Abstract:
Malaria is a devastating disease with the most severe cases caused by the Plasmodium falciparum parasite. Despite it being a preventable disease, mortality rates remain a concern due to emerging drug resistance. Ion channels have been recognized as important therapeutic targets for treating numerous illnesses, since the maintenance of the ion concentration gradient regulates a wide range of physiological processes. Studies on Na+ transporter PfATP4 have revealed its potential as an effective drug target, and disrupts the K+ gradient with an ionophore, such as salinomycin, kills the parasite throughout the intra-erythrocytic stages.
K+ channels are essential to maintain the electrochemical gradient in a eukaryotic cell. In P. falciparum, two K+ channels, PF3D7_1227200 (K1) and PF3D7_1465500 (K2), have been identified. Both K+ channels are expressed throughout the asexual intra-erythrocytic stages, whereas only K2 is expressed in the sexual intra-erythrocytic stages. However, the essentiality and localisation of these channels throughout intra-erythrocytic development is unknown.
In this study, it was attempted to genetically modify K1 and K2 by adding a green fluorescent protein tag and conditional knockdown mechanism to investigate localisation and prove their essentiality in P. falciparum in future studies. This was done by cloning C-terminal gene fragments into two plasmid systems that contain an inducible riboswitch which regulates the level of mRNA and ultimately leads to reduced levels of protein produced, thus knocking down the protein. An original glmS and a modified SLI glmS system was compared. The modified SLI glmS system use a double selection mechanism and thus produces modified parasites at a faster rate than the original glmS system.

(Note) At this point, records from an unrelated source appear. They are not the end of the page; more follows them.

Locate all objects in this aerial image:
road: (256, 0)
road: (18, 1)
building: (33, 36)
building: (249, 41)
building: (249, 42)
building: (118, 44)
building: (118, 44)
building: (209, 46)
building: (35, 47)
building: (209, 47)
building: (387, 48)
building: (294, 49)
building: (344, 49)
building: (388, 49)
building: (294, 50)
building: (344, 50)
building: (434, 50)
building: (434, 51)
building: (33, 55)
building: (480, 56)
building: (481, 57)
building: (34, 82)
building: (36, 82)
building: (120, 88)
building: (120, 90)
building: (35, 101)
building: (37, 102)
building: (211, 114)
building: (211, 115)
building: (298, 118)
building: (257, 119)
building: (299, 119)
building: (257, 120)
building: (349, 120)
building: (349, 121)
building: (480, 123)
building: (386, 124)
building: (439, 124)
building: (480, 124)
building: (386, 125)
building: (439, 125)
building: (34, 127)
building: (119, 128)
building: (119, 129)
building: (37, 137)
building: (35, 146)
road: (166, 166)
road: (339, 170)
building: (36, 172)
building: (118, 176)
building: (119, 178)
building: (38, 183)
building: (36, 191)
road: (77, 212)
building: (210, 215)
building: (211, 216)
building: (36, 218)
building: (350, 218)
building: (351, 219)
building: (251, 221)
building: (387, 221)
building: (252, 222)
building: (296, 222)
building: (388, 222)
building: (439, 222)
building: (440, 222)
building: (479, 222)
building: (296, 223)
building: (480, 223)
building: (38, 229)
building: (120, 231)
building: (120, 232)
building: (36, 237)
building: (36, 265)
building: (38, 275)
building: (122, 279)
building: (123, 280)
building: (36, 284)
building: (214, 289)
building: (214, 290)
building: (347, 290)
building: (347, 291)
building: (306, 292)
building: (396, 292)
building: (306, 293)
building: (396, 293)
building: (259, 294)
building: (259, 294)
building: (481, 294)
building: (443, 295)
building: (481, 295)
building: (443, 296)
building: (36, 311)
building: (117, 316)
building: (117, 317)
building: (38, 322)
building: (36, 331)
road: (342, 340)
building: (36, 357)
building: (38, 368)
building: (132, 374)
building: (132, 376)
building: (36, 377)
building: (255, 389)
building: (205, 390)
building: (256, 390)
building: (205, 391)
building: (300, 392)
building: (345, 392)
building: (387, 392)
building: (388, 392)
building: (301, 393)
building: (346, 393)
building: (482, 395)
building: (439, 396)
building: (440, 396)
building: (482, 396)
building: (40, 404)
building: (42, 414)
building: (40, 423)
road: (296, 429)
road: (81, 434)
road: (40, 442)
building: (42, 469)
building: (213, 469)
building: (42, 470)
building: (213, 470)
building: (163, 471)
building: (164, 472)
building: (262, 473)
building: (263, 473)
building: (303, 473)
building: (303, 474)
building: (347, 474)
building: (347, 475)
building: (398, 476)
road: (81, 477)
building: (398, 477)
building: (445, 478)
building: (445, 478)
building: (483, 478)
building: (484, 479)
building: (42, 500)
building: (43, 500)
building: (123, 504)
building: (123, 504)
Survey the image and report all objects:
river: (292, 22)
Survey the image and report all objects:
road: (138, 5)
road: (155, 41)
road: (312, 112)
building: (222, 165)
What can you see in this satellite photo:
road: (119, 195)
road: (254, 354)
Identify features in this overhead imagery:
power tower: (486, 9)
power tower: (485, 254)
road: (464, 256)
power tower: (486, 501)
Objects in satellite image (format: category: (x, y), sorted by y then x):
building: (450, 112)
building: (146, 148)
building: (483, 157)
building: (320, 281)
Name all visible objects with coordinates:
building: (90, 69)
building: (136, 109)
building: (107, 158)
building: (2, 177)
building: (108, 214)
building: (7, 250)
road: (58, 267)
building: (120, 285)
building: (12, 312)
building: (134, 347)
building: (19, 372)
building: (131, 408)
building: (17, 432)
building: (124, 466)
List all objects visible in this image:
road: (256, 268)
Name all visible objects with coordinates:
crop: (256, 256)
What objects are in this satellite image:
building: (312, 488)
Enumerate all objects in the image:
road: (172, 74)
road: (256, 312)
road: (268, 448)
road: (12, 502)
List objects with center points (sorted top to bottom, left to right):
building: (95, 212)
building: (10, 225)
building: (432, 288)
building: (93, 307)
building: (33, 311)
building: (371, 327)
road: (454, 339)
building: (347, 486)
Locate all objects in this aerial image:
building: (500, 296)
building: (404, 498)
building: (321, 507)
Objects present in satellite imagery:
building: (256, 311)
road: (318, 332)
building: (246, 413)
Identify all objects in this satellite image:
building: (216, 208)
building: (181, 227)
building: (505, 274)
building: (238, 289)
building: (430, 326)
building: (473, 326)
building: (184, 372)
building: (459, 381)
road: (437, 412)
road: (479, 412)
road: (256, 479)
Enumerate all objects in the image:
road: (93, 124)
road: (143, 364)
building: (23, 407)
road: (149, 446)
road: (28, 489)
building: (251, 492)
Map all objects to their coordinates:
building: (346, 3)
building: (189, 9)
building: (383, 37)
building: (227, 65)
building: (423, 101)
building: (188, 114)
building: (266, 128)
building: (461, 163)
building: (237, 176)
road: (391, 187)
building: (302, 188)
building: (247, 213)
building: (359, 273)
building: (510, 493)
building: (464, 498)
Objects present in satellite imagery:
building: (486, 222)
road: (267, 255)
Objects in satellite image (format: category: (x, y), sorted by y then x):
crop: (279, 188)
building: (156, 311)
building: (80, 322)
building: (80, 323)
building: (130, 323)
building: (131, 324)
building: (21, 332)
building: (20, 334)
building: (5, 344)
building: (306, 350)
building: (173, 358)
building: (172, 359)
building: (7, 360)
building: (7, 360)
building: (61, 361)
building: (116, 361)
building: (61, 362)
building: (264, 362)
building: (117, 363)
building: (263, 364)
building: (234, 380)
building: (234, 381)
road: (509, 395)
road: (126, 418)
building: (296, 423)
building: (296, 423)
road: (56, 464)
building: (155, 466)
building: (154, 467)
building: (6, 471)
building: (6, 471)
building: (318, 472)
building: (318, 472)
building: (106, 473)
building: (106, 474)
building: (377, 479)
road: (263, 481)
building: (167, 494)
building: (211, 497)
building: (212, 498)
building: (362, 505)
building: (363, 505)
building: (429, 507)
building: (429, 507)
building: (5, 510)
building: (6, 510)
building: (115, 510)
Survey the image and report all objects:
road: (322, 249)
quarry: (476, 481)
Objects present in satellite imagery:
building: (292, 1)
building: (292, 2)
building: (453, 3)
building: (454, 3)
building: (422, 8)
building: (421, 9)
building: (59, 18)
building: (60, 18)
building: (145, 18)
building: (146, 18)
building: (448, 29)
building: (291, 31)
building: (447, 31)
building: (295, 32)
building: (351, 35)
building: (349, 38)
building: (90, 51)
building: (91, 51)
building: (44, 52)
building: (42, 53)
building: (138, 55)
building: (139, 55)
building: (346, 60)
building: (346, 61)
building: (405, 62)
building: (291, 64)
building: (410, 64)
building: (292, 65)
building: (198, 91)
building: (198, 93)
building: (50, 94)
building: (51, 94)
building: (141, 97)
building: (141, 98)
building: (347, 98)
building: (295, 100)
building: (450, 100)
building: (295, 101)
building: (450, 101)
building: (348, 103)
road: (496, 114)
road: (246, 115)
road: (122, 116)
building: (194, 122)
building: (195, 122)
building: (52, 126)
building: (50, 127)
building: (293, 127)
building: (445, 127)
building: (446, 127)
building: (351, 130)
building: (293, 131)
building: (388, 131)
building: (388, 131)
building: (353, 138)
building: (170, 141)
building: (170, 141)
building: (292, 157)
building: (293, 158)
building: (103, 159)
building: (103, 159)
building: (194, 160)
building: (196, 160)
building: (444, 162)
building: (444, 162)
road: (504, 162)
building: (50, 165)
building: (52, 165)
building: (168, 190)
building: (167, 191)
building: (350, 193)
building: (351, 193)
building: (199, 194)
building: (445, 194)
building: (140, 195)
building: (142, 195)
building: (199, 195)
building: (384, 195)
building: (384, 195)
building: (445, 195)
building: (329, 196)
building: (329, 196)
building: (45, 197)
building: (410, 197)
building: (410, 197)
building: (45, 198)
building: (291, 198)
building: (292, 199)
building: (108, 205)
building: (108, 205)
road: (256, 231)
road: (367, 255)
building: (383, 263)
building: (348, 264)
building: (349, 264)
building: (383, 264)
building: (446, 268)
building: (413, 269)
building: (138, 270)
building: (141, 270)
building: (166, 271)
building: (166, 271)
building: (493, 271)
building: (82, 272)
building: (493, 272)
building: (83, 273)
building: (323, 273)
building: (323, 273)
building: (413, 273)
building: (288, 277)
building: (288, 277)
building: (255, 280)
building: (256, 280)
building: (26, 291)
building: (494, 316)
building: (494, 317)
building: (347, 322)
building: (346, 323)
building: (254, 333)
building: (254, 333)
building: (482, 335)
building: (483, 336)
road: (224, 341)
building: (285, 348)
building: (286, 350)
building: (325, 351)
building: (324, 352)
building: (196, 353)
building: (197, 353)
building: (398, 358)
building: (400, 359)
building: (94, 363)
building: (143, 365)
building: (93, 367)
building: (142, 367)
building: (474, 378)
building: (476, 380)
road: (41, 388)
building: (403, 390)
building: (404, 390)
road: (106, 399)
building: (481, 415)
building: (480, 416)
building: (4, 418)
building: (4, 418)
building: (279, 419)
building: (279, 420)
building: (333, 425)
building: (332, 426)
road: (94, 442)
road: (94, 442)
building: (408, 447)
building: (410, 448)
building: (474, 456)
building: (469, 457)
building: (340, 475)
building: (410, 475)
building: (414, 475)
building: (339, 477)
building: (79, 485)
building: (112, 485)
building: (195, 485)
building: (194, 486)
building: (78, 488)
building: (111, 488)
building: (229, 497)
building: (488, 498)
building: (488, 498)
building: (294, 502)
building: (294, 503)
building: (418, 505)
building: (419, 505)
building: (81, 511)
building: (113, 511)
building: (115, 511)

Recombinant parasite lines were produced for K2, but not for K1. The original glmS system proved to integrate faster into the genome compared to the modified SLI glmS system. The successful construction of these recombinant lines allows for subsequent studies to determine essentiality and localisation of K2 in P. falciparum during intra-erythrocytic development. This study provides the basis for future studies that may develop K+ homeostasis as an intra-erythrocytic drug target.